In its largest acquisition to date, search engine giant Google announced that it will buy Motorola Mobility for $12.5 billion – a move that could prove lucrative for both businesses.

The deal, which has been approved by both companies' boards, is expected to be closed by the end of 2011 or in early 2012.

In a press release, Google stated that the acquisition of Motorola Mobility will increase competition in the smartphone market and enable it to "supercharge" its Android operating system.

Google pointed out that Android has been the sole smartphone operating system of Motorola since 2008. Though Android will remain an open platform, the acquisition will create greater innovation for the mobile OS and for Motorola devices, Google stated.

"Motorola’s total commitment to Android in mobile devices is one of many reasons that there is a natural fit between our two companies," wrote Google CEO Larry Page on the company's blog. "Together, we will create amazing user experiences that supercharge the entire Android ecosystem for the benefit of consumers, partners and developers everywhere."
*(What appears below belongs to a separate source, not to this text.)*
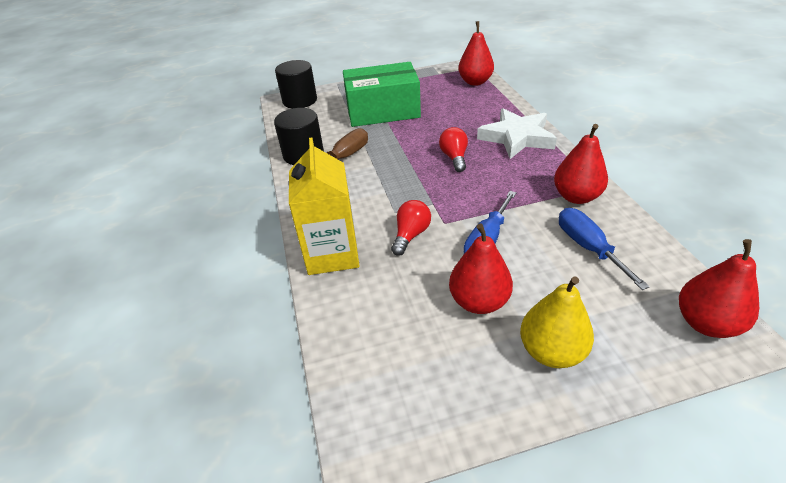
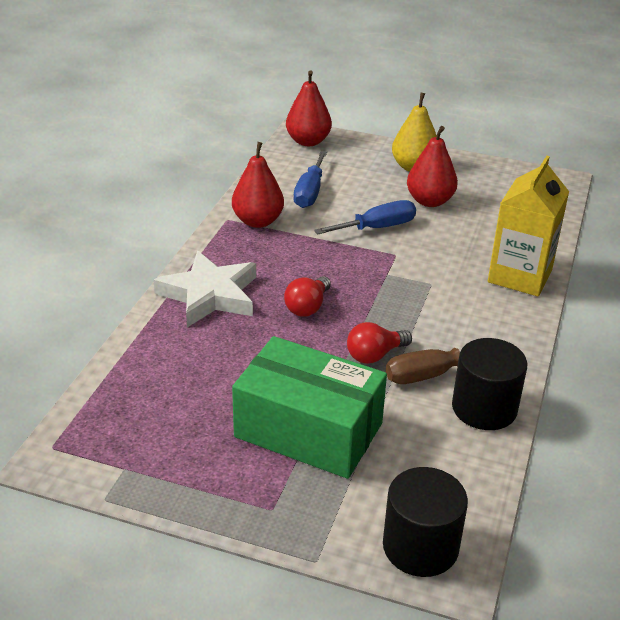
camera: 150 degrees left, 5 degrees down
(411, 235) = (436, 259): red light bulb -> red light bulb (375, 355)
(475, 82) = (107, 411): red pear -> none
The deal could prove timely for both Motorola and Google. Though several of Motorola's smartphones have been critically acclaimed, it has struggled in the market in recent months. According to the company's most recent financial earnings report, Motorola posted a net loss of $56 million during the second quarter of 2011, despite shipping 4.4 million smartphones.

"We have shared a productive partnership with Google to advance the Android platform, and now through this combination we will be able to do even more to innovate and deliver outstanding mobility solutions across our mobile devices and home businesses," said Motorola Mobility CEO Sanjay Jha.
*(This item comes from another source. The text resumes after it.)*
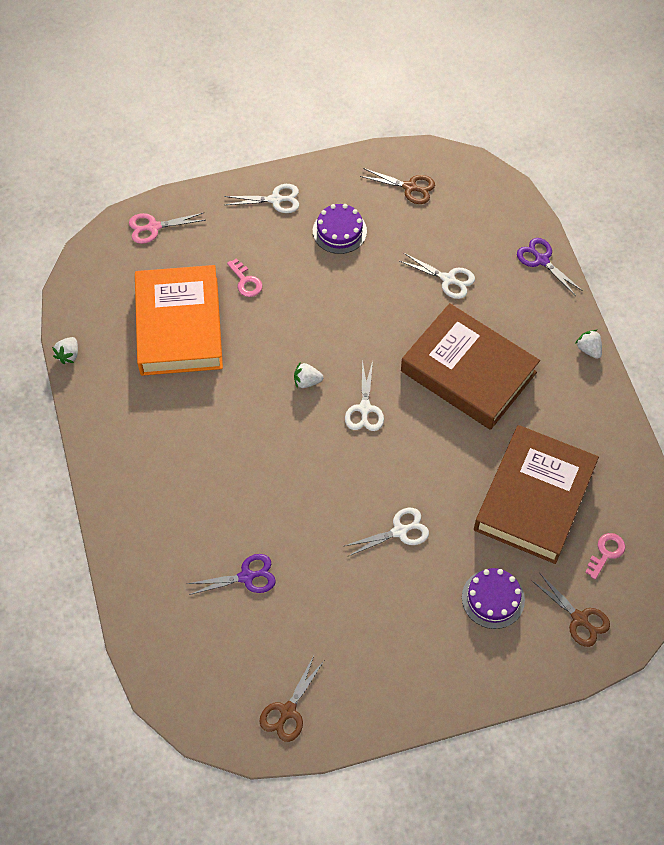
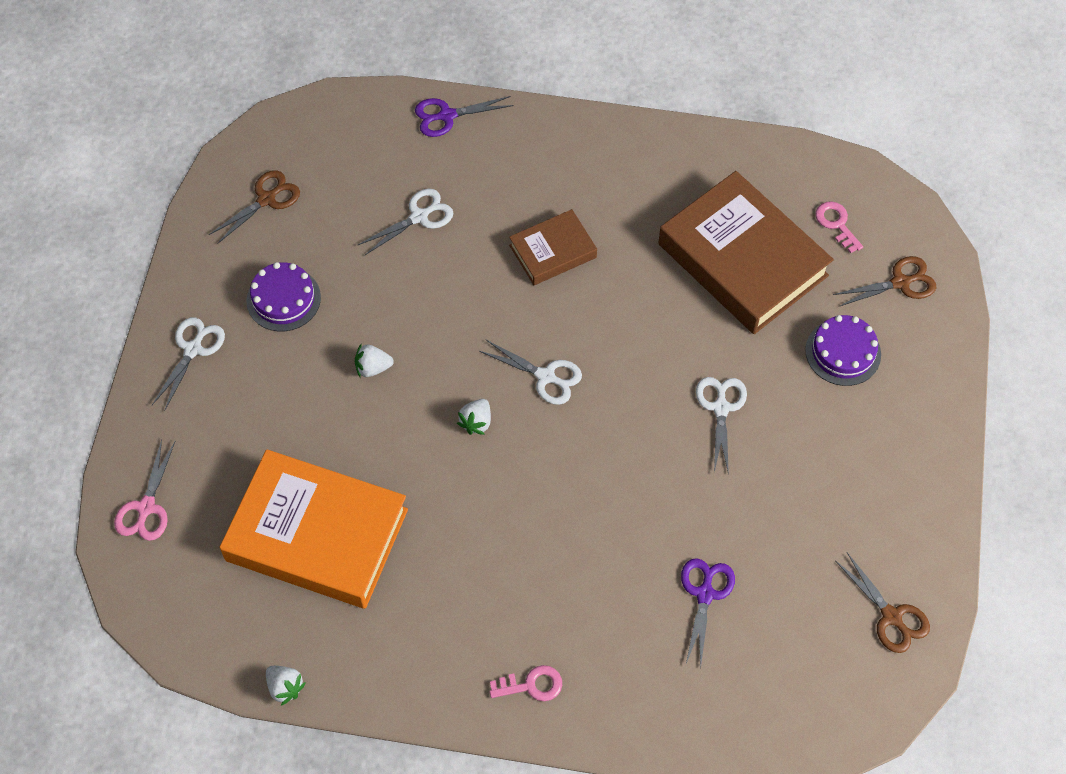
camera: 65 degrees left, 0 degrees up
(246, 281) = (295, 432): pink key -> pink key (531, 685)
(468, 372) = (552, 251): brown book -> brown book, size x0.51
(588, 349) = (586, 126): white strawberry -> white strawberry (373, 368)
Google, meanwhile, has the potential to benefit from Motorola's intellectual property. As a Reuters report pointed out, Google's success in the smartphone market has been marred only by its lack of intellectual property. Furthermore, the company was recently denied the opportunity to purchase thousands of patents from Nortel, the news provider noted.

The real benefit to Motorola, though, is Android's continued dominance of the smartphone market. According to recent figures from research firm IDC, Android will account for 38.9 percent of the booming smartphone OS market by the end of 2011. Furthermore, the open source OS is expected to capture 43.8 percent of the market by the end of 2015, putting it well ahead of its then-nearest competitor, Windows Phone, with 20.3 percent.